In his weekly column, Fakenham writer Jim Harding discusses a high river, a good cause, and the untimely death of a marathon runner...

Has the Wensum ever been as high as it is now in the middle of February? Not in my experience, anyway.

On my latest walk, despite all the improvement work carried out last year, I had to paddle through water collected on the path and find alternative stretches to keep my feet more or less dry.

Has the Wensum ever been this high in February?
Has the Wensum ever been this high in February?

I could have turned back, of course, but as a friend of mine will be driving up from Essex to join me on a hike out to Sculthorpe Mill, I thought a preliminary meander would be a good idea.

This early stretch from the three brick arches bridge along to the town bridge may now be abandoned by us. Have no fear, we will make it to the pub somehow – probably along the old railway line just beyond Goggs Mill, which formerly linked Fakenham with Lynn during the steam train era.

We two have a history of clambering across rough countryside, having tackled a long-distance path together which traverses much of central Tasmania, so I’m sure, despite our more venerable years, we’ll manage this gentle, if squelchy, Norfolk tramp.

My wife, having more sense, will drive out to join us for lunch.

Jane Heppell was mainly responsible for setting up the Fakenham Film Society, which has developed a close association with the town’s cinema – where selected films are shown monthly.

She has always been a good supporter of the British Heart Foundation and tells me that February is its ‘Go Red For Heart’ month.

It was this link which prompted the foundation of the society in 2011 when a very successful charity night in support of it was held at the cinema.

In acknowledgement, there will be a showing of Mamma Mia on Wednesday, February 21 at 7.30pm, 50 years since ABBA won the Eurovision Song Contest.

You are invited along and encouraged to dress in something red and perhaps sparkly, with a prize given for the best outfit. Entrance tickets cost £10 and will include a raffle ticket.

They may be bought in advance from the BHF shop on Miller’s Walk in Fakenham, or on the evening itself. Your support for this invaluable charity will be much appreciated and, you never know, might lead you to joining the society as well.

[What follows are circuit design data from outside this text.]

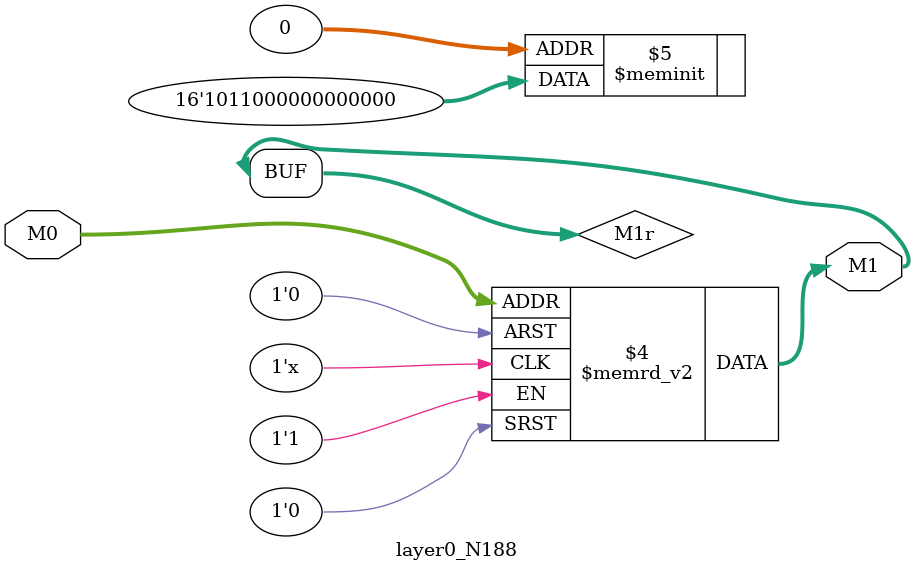
<source format=v>
module layer0_N188 ( input [2:0] M0, output [1:0] M1 );

	(*rom_style = "distributed" *) reg [1:0] M1r;
	assign M1 = M1r;
	always @ (M0) begin
		case (M0)
			3'b000: M1r = 2'b00;
			3'b100: M1r = 2'b00;
			3'b010: M1r = 2'b00;
			3'b110: M1r = 2'b11;
			3'b001: M1r = 2'b00;
			3'b101: M1r = 2'b00;
			3'b011: M1r = 2'b00;
			3'b111: M1r = 2'b10;

		endcase
	end
endmodule

</source>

To conclude, a very sad story about the early death of a Kenyan marathon runner whose name may be unfamiliar to you.

Kelvin Kiptum resonated with me because he had taken part in the London Marathon last year, winning it with the third-best time in its history.

My association with this wonderful event as a sportsperson – but not specifically a distance runner – who managed to complete the course in under four hours during my 50th year was marginal, but Kiptum was an outstanding athlete whose dream it was to complete the 26 miles-plus in under two hours.

His time in the Chicago marathon was two hours and 35 seconds, and he was training hard to join his fellow Kenyans at the Olympics this summer in Paris.

I know that a few of my colleagues at the former Fakenham High school have taken part in this marathon, and many other runners across our region have done likewise.

Most of us were raising funds for one good cause or another. Just to get round is brilliant and for a few days after there’s a tendency to be ‘walking on air’.

I know it is an achievement I will never forget or regret, and every year when the event is televised I am transported back to those London streets and familiar landmarks.

This very association is doubtless why I felt so upset that Kiptum, just 24 and killed in a car crash, will be denied his place in athletics history. His name is more likely to be forgotten than remembered outside his own country.